リトリーバル・オーグメンテッド・ジェネレーション(RAG)におけるエンタープライズAIの分野では、埋め込みモデルが重要な役割を果たしています。これらのモデルは、さまざまなコンテンツをベクトルに変換し、AIシステムが理解できる形にします。OpenAIのAda埋め込みモデルは、この分野の先駆者でしたが、多くの企業が特定のアプリケーションに必要な精度を欠いていることに気づきました。そこで登場するのがVoyage AIです。
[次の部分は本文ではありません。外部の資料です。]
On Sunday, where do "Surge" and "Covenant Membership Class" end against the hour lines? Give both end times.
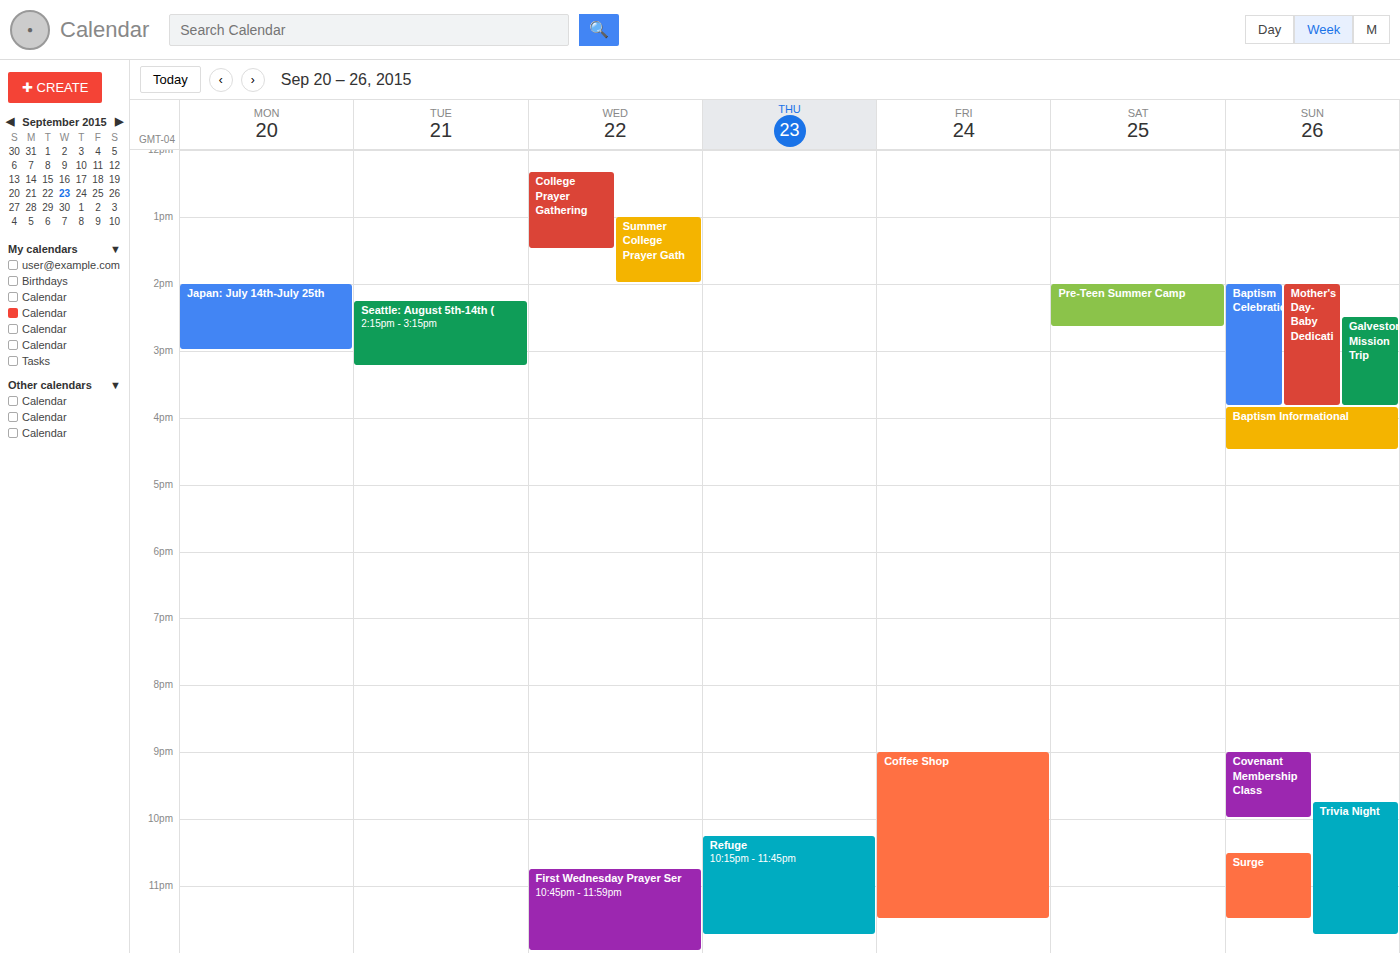
"Surge": 11:30 PM, halfway between the 11 PM and 12 AM lines. "Covenant Membership Class": 10:00 PM, exactly on the 10 PM line.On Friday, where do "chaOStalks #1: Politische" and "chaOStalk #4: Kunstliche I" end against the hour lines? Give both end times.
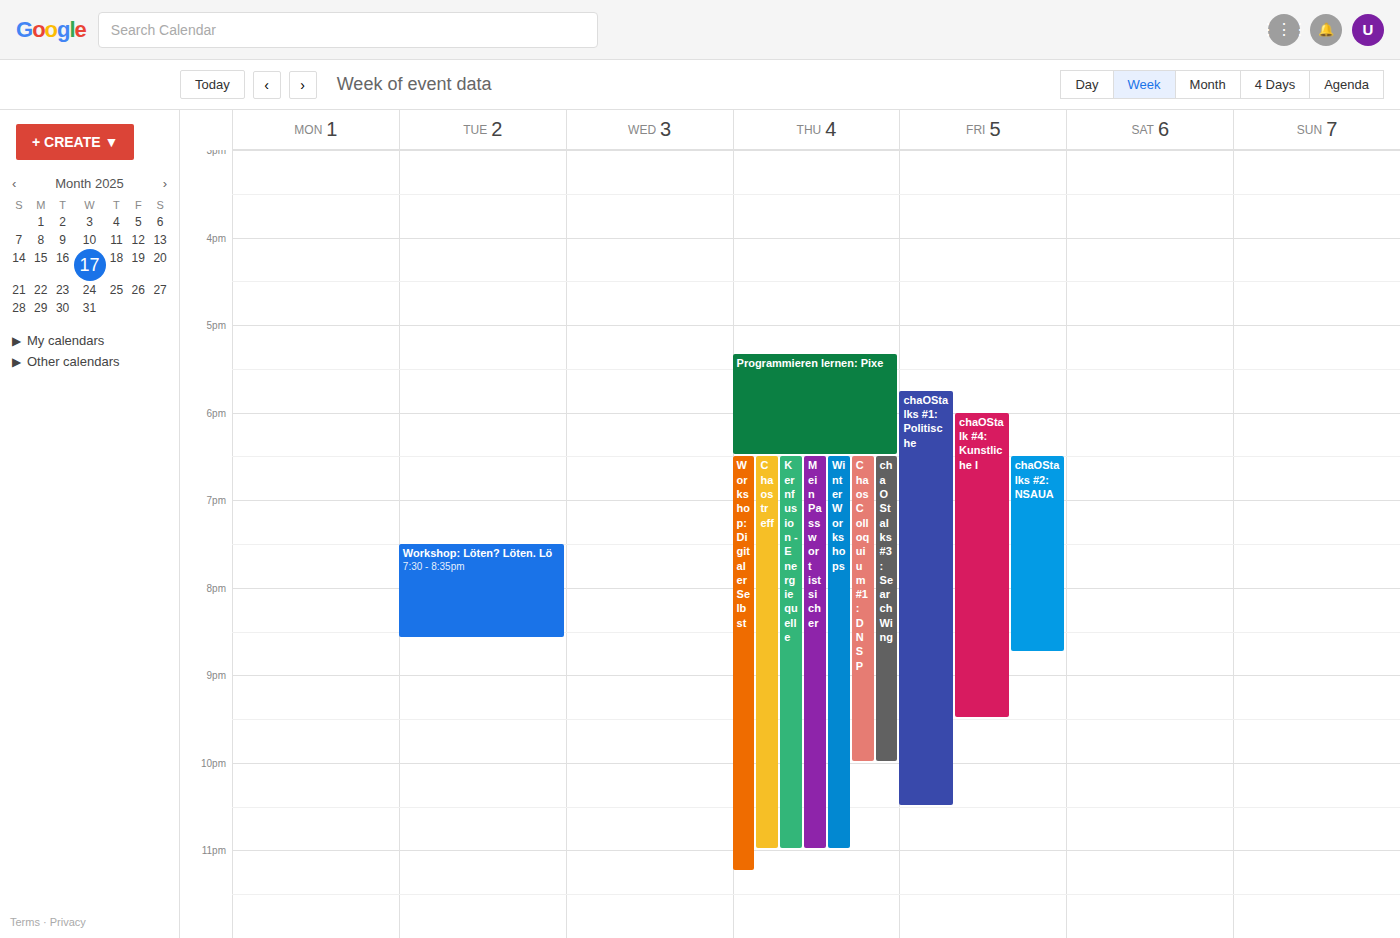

最近、Voyage AIは、エンタープライズ向けRAGアプリケーション専用の埋め込みおよびリトリーバルモデルを強化するために、2000万ドルのSiriーズA資金調達を発表しました。この資金調達には、Snowflakeからの重要な後押しがあります。SnowflakeはVoyage AIのモデルを自社のCortex AIサービスに統合する計画を立てており、これによりCortex AIの検索機能が向上します。この統合は、SnowflakeがAI検索企業Neevaを買収した際に得た技術を活用します。
Voyage AIは、企業向けのRAG機能を強化することに専念しており、その多言語対応埋め込みモデルは27言語をサポートし、驚くべき精度を誇ります。Voyage AIの創設者兼CEOであるマ・テンギュは、「リトリーバルの質を向上させることでRAGを改善します。より関連性の高い文書は、より良い応答を生み出します。そうでなければ、大規模言語モデルは不正確な出力を生成する可能性があります」と述べました。
エンタープライズRAGのための優れた埋め込みの強化
埋め込みモデルは、大規模言語モデル(LLM)を訓練し、RAGシステムを実装するために不可欠です。マ氏は、Voyage AIが特定のドメイン情報のリトリーバル品質を向上させるための高度な埋め込みおよび再ランクモデルの創造に注力していることを強調しました。企業の精度要求が高まる中、OpenAIのAdaなどの既存ソリューションは不十分であると指摘しています。「私たちの埋め込みは、複雑な概念をより深く理解するための高い精度を提供します」とマ氏は説明しました。
Voyage AIは、高度な技術を通じて精度を向上させており、データ収集やフィルタリングを含む訓練パイプライン全体を最適化しています。同社は、金融、コーディング、法律などの特定の業界向けにモデルをカスタマイズし、これらの分野で優れたパフォーマンスを実現しています。
コントラスト学習の役割
機械学習モデルの訓練は、特にラベル付けされていないデータでの取り組みが難しい場合があります。このようなデータを効果的に活用するために、Voyage AIは従来の次の単語予測手法とは異なるコントラスト学習を採用しています。「ラベルのないデータからコントラストペアを作成して、モデルを訓練しています」とマ氏は語ります。
SnowflakeとVoyage AIのパートナーシップ
Snowflakeにとって、Voyage AIとの提携やそのモデルをCortex AIサービスに組み込むことは、エンタープライズユーザーの利便性を向上させることを目指しています。SnowflakeのエンジニアリングSVPであるヴィヴェク・ラグナタン氏は、「すべてのプロバイダーがRAGシステムの開発に努めています。当社のアプローチは、構造化データと非構造化データの両方にシームレスにアクセスできることを可能にします」と述べました。
ラグナタン氏は、Voyage AIのモデルの高度な機能に対する期待感を示し、特に多言語対応や拡張コンテキストウィンドウがエンタープライズアプリケーションにとって重要であると強調しました。Snowflakeは自社のArctic埋め込みモデルを提供していますが、Voyage AIはユーザーにとって魅力的な代替手段を提供します。「効率と質のバランスを考慮してください。私たちのモデルは、難しいユースケースに対処する点で優れています」とラグナタン氏は締めくくりました。